* TASK TO CARRY OUT *
In the passage on PowerPivot, what happens to the Undo stack when you run a macro or some external code?

Drawbacks to Using PowerPivot

As you start using PowerPivot, you might run into a few annoyances.

No Grouping—PowerPivot cannot use the Group feature of pivot tables. I use this feature a lot to roll daily dates up to months, quarters, and years. You can work around this by using the DAX language to define year, quarter, and month columns, but it is not as simple as using the Group feature.

You lose Undo—PowerPivot is an add-in. Traditionally, when you run a macro or some external code, the Undo stack is cleared. Thus, anytime you deal with PowerPivot, you lose the ability to Undo anything before you go in to PowerPivot.

No VBA—You can automate regular pivot tables with VBA. You cannot use VBA to control PowerPivot.

No Drilldown—Usually, you can double-click a cell in a pivot table and see the rows that make up that cell. This feature is not in the first version of PowerPivot.

Excel 2010 only—PowerPivot works only with Excel 2010. You cannot use it with Excel 2007. You cannot use it with files stored in compatibility mode.

Installing PowerPivot

The main trick here is to get the PowerPivot add-in that matches your version of Office. Office 2010 ships in 32-bit and 64-bit versions. If you have a new computer running 64-bit Windows, it is possible that you have 32-bit or 64-bit office.

Note

image

If you plan to deal with millions of records, you want to go with the 64-bit versions of Office and PowerPivot. You are still constrained to a 2GB file size limit, but because PowerPivot can compress data, you can fit 10 times that amount of data in a PowerPivot file. The 64-bit version of Office can make use of memory sizes beyond the 4GB limit in 32-bit Windows.

Go to the File menu in Excel 2010 and select Help. The right side of the Backstage view shows a version number. If the version number ends with (64-bit), you need the 64-bit version of the add-in.

After installing the add-in, you should see a PowerPivot tab on the Excel 2010 Ribbon, as shown in Figure 25.1.

* EXTRACTED DATA *

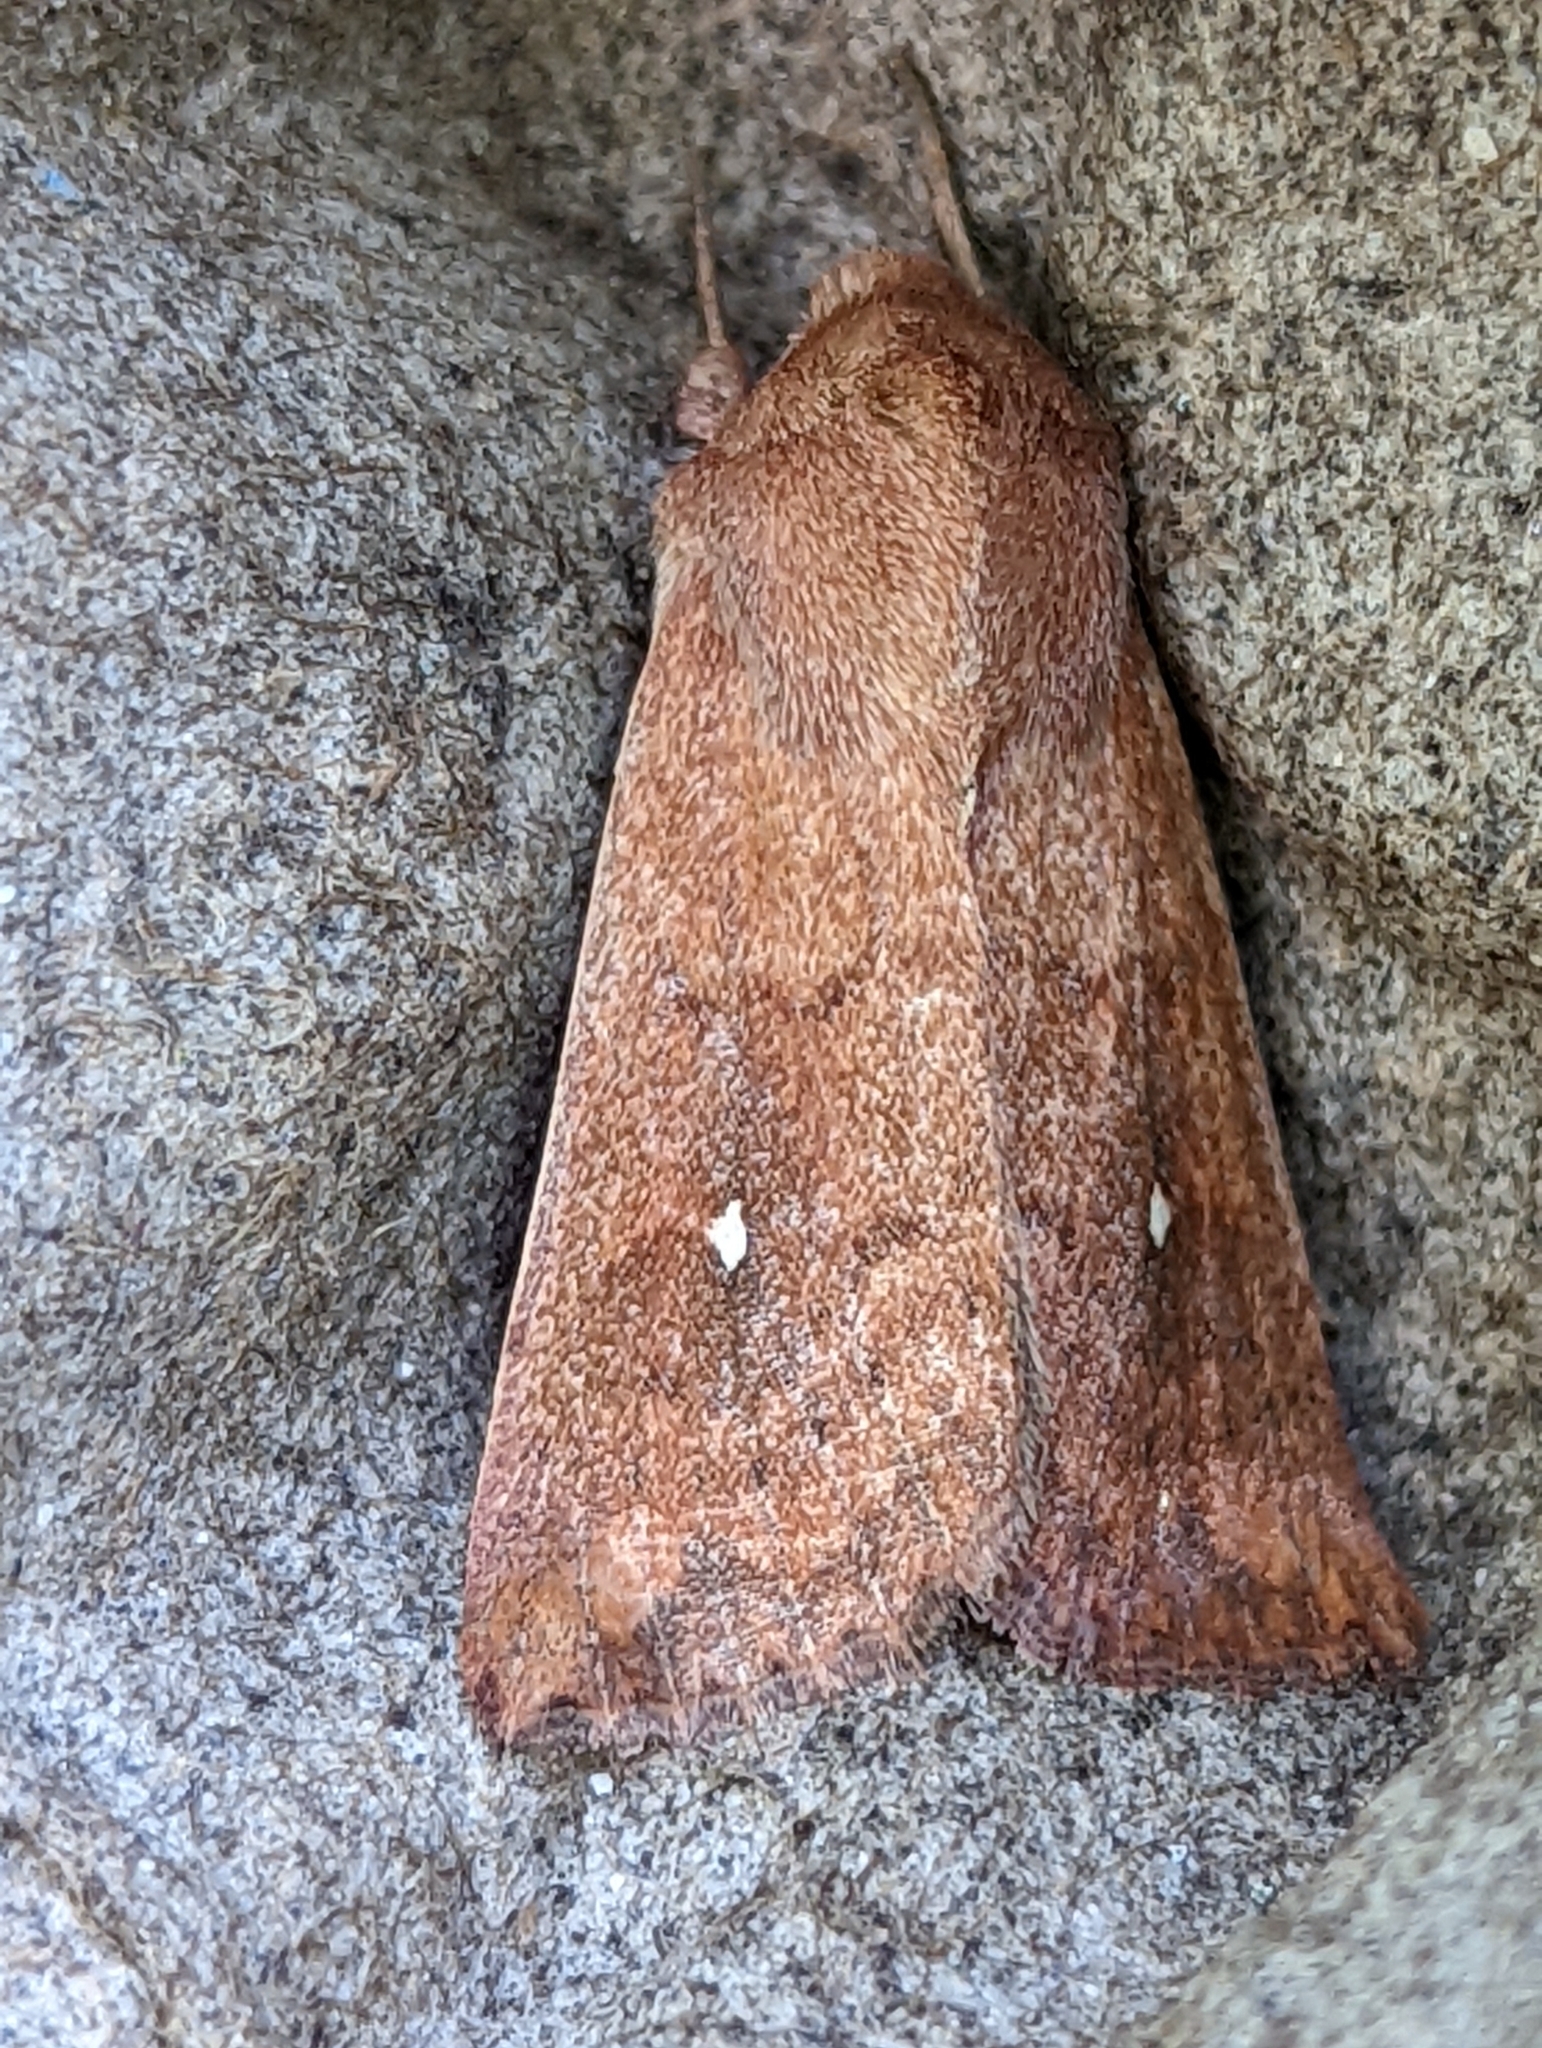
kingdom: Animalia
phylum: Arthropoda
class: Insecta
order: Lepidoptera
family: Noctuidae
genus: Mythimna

* TASK RESPONSE *
The Undo stack is cleared.